Song
- Published: 4 June 1863
- Composers: Captain Algernon Drummond (transcribed by T. L. Mitchell-Innes)
- Lyricist: William Johnson Cory

= Eton Boating Song =

School song

The "Eton Boating Song" is the best known of the school songs associated with Eton College that are sung at the end-of-year concert and on other important occasions. It is also played during the procession of boats. The words of the song were written by William Johnson Cory, an influential master at the school. The melody was composed by an Old Etonian and former pupil of Cory, Captain Algernon Drummond, and transcribed by T. L. Mitchell-Innes. The piano accompaniment was written by Evelyn Wodehouse. It was first performed on 4 June 1863. Ordinarily, only the first, sixth, seventh and eighth stanzas are sung. Contrary to popular belief, the "Eton Boating Song" is not the school song of Eton College, that being "Carmen Etonense".

The song has been the subject of significant parody over the years, and numerous obscene versions exist, the most notable being "The Sexual Life of the Camel".

==Cachet==
The traditional status of Eton as the training grounds for Britain's wealthy elite endowed the song with a peculiar cultural cachet. For instance, in his autobiographical essay "Such, Such Were the Joys", writer George Orwell – himself an Old Etonian – wrote that:

From the whole decade before 1914 there seems to breathe forth a smell of the more vulgar, un-grown-up kind of luxury, a smell of brilliantine and crème-de-menthe and soft-centred chocolates — an atmosphere, as it were, of eating everlasting strawberry ices on green lawns to the tune of the Eton Boating Song.

-- What is needed --
Using the Eton Boating Song article, explain in one to three sentences why the song came to carry a special cultural cachet.

-- Entries supplied --
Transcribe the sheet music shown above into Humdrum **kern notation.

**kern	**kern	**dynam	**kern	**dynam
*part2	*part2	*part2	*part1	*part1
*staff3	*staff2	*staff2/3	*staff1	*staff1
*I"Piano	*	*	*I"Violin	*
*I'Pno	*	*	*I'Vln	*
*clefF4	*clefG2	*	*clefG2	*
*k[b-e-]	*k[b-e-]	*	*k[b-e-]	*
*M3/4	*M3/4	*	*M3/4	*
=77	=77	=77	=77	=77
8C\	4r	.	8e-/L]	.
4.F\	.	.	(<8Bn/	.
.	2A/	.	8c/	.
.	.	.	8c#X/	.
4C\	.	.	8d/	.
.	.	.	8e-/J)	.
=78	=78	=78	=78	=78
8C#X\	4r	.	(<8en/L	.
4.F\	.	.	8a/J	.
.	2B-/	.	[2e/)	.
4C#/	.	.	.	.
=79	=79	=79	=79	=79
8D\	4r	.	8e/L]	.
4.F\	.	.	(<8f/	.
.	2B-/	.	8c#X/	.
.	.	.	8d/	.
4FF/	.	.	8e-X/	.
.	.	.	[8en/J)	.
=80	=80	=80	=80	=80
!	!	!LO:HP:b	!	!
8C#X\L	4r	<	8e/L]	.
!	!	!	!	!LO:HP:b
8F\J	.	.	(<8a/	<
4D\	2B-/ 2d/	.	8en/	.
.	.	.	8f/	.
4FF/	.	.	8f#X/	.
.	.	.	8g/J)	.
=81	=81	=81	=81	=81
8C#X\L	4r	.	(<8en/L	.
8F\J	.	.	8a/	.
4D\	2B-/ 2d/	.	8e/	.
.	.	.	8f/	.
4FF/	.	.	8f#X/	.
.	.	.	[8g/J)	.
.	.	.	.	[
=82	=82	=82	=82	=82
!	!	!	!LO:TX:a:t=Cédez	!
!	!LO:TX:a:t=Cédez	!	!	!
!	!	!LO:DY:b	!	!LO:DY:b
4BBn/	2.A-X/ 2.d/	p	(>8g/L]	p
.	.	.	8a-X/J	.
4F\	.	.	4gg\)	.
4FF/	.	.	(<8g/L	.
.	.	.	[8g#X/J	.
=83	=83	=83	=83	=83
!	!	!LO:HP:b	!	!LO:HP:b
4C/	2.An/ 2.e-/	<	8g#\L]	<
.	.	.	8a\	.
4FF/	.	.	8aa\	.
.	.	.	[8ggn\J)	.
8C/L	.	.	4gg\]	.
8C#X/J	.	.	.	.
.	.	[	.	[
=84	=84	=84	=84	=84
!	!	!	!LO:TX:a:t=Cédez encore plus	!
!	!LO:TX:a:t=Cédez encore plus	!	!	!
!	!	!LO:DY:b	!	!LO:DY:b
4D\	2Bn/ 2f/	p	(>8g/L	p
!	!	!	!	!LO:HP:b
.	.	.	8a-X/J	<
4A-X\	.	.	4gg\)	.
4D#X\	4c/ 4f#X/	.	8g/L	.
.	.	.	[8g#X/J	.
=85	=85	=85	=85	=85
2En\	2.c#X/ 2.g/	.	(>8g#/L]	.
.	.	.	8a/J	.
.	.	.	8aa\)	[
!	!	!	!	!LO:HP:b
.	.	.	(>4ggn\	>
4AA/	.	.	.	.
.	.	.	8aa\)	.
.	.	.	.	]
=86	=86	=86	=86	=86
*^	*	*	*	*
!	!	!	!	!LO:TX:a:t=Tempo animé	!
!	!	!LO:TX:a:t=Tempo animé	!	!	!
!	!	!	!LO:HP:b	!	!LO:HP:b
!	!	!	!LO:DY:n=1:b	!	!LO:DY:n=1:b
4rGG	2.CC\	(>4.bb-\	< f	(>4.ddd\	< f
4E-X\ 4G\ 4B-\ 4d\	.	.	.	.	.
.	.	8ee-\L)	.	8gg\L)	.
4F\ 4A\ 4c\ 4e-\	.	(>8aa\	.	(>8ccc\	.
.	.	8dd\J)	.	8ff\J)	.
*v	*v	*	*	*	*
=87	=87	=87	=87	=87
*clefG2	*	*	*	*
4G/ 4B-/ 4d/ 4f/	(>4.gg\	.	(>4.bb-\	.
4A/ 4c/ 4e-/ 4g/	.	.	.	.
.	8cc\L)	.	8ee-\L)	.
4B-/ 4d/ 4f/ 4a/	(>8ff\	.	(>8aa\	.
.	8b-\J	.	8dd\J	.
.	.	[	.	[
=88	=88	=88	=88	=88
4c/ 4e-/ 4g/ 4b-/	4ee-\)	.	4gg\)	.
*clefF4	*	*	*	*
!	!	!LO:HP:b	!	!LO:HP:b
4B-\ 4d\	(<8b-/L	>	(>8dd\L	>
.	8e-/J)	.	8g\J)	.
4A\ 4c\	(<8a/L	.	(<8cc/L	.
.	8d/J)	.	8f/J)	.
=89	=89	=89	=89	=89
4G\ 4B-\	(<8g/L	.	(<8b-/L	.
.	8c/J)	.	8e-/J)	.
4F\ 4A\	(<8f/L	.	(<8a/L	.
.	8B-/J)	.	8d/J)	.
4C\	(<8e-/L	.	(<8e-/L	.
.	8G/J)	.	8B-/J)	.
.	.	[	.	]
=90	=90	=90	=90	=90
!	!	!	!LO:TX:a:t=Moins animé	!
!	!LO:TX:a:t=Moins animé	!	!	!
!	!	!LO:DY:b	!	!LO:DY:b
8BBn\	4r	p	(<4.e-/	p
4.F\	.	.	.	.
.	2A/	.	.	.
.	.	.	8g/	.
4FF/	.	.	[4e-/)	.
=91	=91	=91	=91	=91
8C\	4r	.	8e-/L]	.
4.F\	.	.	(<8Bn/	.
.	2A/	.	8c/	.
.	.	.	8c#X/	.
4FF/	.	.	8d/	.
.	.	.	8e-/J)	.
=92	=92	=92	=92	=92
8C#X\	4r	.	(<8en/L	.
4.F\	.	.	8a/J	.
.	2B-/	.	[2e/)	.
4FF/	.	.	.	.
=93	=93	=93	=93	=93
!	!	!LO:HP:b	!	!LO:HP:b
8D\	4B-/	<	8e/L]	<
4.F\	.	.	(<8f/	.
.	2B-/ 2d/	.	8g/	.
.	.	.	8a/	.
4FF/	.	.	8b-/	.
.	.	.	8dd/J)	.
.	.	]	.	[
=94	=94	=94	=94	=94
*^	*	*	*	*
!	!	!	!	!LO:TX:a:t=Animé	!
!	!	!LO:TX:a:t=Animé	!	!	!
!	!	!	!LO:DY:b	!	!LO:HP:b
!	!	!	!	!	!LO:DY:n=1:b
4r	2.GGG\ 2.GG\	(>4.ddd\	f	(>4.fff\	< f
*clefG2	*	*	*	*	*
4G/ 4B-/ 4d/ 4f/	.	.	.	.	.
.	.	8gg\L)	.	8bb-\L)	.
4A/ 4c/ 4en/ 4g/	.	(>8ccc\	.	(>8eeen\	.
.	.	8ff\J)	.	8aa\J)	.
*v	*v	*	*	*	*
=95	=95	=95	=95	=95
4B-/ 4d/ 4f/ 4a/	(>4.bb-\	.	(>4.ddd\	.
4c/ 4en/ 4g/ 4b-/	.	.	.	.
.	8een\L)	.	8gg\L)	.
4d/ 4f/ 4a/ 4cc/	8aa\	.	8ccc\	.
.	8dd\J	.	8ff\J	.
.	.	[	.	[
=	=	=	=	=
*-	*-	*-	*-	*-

-- In response --
Eton traditionally held a place as the training ground for Britain's wealthy elite. That standing gave the song its peculiar cultural cachet.